Abstract

In low-altitude, GNSS-denied scenarios, Unmanned aerial vehicles (UAVs) rely on sensor fusion for self-localization. This article presents a resilient multi-sensor fusion localization system that integrates light detection and ranging (LiDAR), cameras, and inertial measurement units (IMUs) to achieve state estimation for UAVs. To address challenging environments, especially unstructured ones, IMU predictions are used to compensate for pose estimation in the visual and LiDAR components. Specifically, the accuracy of IMU predictions is enhanced by increasing the correction frequency of IMU bias through data integration from the LiDAR and visual modules.

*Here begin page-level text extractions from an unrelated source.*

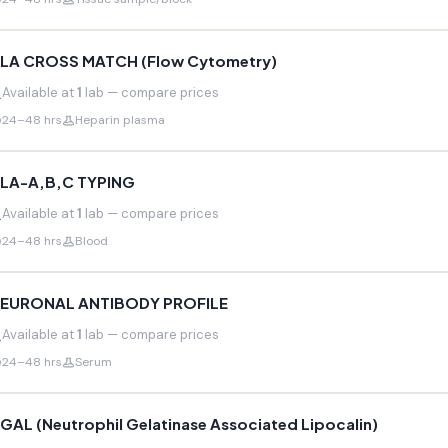
LA CROSS MATCH (Flow Cytometry)
Available at
1
lab — compare prices
24–48 hrs
Heparin plasma
LA-A,B,C TYPING
Available at
1
lab — compare prices
24–48 hrs
Blood
EURONAL ANTIBODY PROFILE
Available at
1
lab — compare prices
24–48 hrs
Serum
GAL (Neutrophil Gelatinase Associated Lipocalin)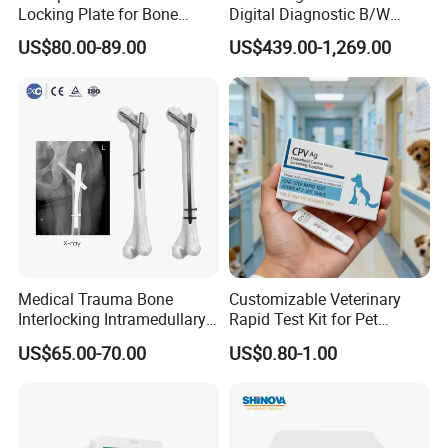
Locking Plate for Bone
Digital Diagnostic B/W
Fracture Surgery Use
Ecography with Linux
US$80.00-89.00
US$439.00-1,269.00
Operation System Vet
Portable Ultrasound
Machine
Medical Trauma Bone
Customizable Veterinary
Interlocking Intramedullary
Rapid Test Kit for Pet
Titanium Nail Pfna
Antigen/Antibody Detection
US$65.00-70.00
US$0.80-1.00
Orthopedic Implants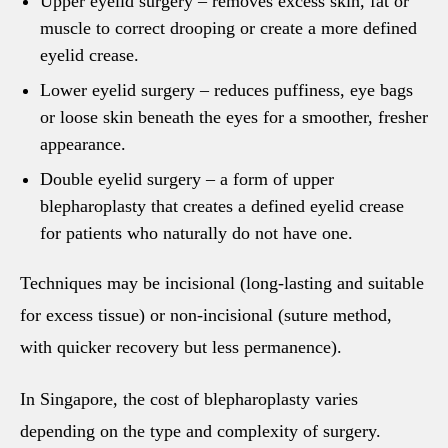
Upper eyelid surgery
– removes excess skin, fat or
muscle to correct drooping or create a more defined
eyelid crease.
Lower eyelid surgery
– reduces puffiness, eye bags
or loose skin beneath the eyes for a smoother, fresher
appearance.
Double eyelid surgery
– a form of upper
blepharoplasty that creates a defined eyelid crease
for patients who naturally do not have one.
Techniques may be incisional (long-lasting and suitable
for excess tissue) or non-incisional (suture method,
with quicker recovery but less permanence).
In Singapore, the cost of blepharoplasty varies
depending on the type and complexity of surgery.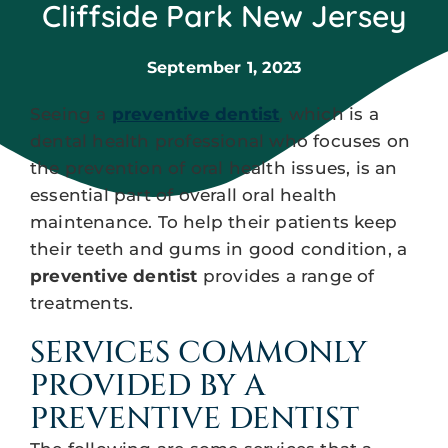
Cliffside Park New Jersey
September 1, 2023
Seeing a
preventive dentist
, which is a
dental health professional who focuses on
the prevention of oral health issues, is an
essential part of overall oral health
maintenance. To help their patients keep
their teeth and gums in good condition, a
preventive dentist
provides a range of
treatments.
SERVICES COMMONLY
PROVIDED BY A
PREVENTIVE DENTIST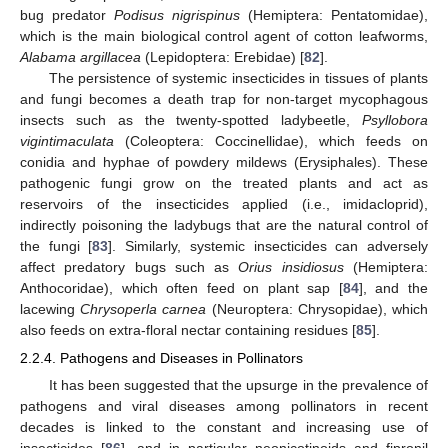
bug predator
Podisus nigrispinus
(Hemiptera: Pentatomidae),
which is the main biological control agent of cotton leafworms,
Alabama argillacea
(Lepidoptera: Erebidae) [
82
].
The persistence of systemic insecticides in tissues of plants
and fungi becomes a death trap for non-target mycophagous
insects such as the twenty-spotted ladybeetle,
Psyllobora
vigintimaculata
(Coleoptera: Coccinellidae), which feeds on
conidia and hyphae of powdery mildews (Erysiphales). These
pathogenic fungi grow on the treated plants and act as
reservoirs of the insecticides applied (i.e., imidacloprid),
indirectly poisoning the ladybugs that are the natural control of
the fungi [
83
]. Similarly, systemic insecticides can adversely
affect predatory bugs such as
Orius insidiosus
(Hemiptera:
Anthocoridae), which often feed on plant sap [
84
], and the
lacewing
Chrysoperla carnea
(Neuroptera: Chrysopidae), which
also feeds on extra-floral nectar containing residues [
85
].
2.2.4. Pathogens and Diseases in Pollinators
It has been suggested that the upsurge in the prevalence of
pathogens and viral diseases among pollinators in recent
decades is linked to the constant and increasing use of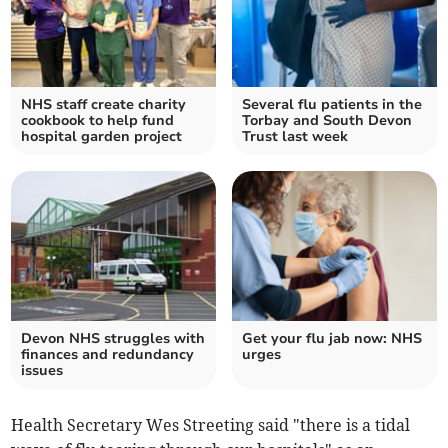
NHS staff create charity
Several flu patients in the
cookbook to help fund
Torbay and South Devon
hospital garden project
Trust last week
Devon NHS struggles with
Get your flu jab now: NHS
finances and redundancy
urges
issues
Health Secretary Wes Streeting said "there is a tidal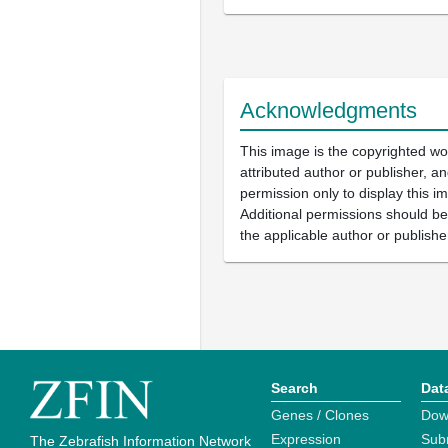
Acknowledgments
This image is the copyrighted wo
attributed author or publisher, 
permission only to display this im
Additional permissions should b
the applicable author or publishe
Search
Dat
Genes / Clones
Dow
Expression
Sub
The Zebrafish Information Network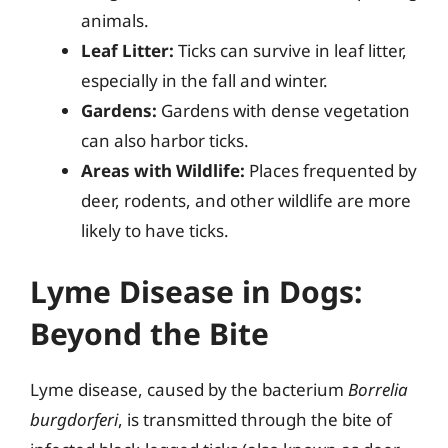
animals.
Leaf Litter:
Ticks can survive in leaf litter,
especially in the fall and winter.
Gardens:
Gardens with dense vegetation
can also harbor ticks.
Areas with Wildlife:
Places frequented by
deer, rodents, and other wildlife are more
likely to have ticks.
Lyme Disease in Dogs:
Beyond the Bite
Lyme disease, caused by the bacterium
Borrelia
burgdorferi
, is transmitted through the bite of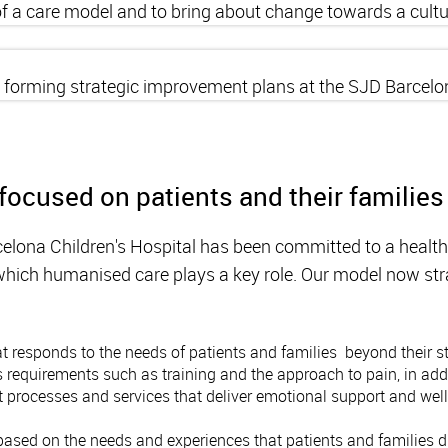
 of a care model and to bring about change towards a cul
r forming strategic improvement plans at the SJD Barcelon
focused on patients and their families
elona Children's Hospital has been committed to a healt
n which humanised care plays a key role. Our model now str
 responds to the needs of patients and families beyond their str
equirements such as training and the approach to pain, in addi
 processes and services that deliver emotional support and well-
ased on the needs and experiences that patients and families d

To reduce the impact of random errors and measurement noise in LiDAR points on visual depth measurement, cross-validation of visual feature depth is performed using reprojection error to eliminate outliers. Additionally, a structure monitor is introduced to switch operation modes in hybrid point cloud registration, ensuring accurate state estimation in both structured and unstructured environments. In unstructured scenes, a geometric primitive capable of representing irregular planes is employed for point-to-surface registration, along with a novel pose-solving method to estimate the UAV’s pose. Both private and public datasets collected by UAVs validate the proposed system, proving that it outperforms state-of-the-art algorithms by at least 12.6%.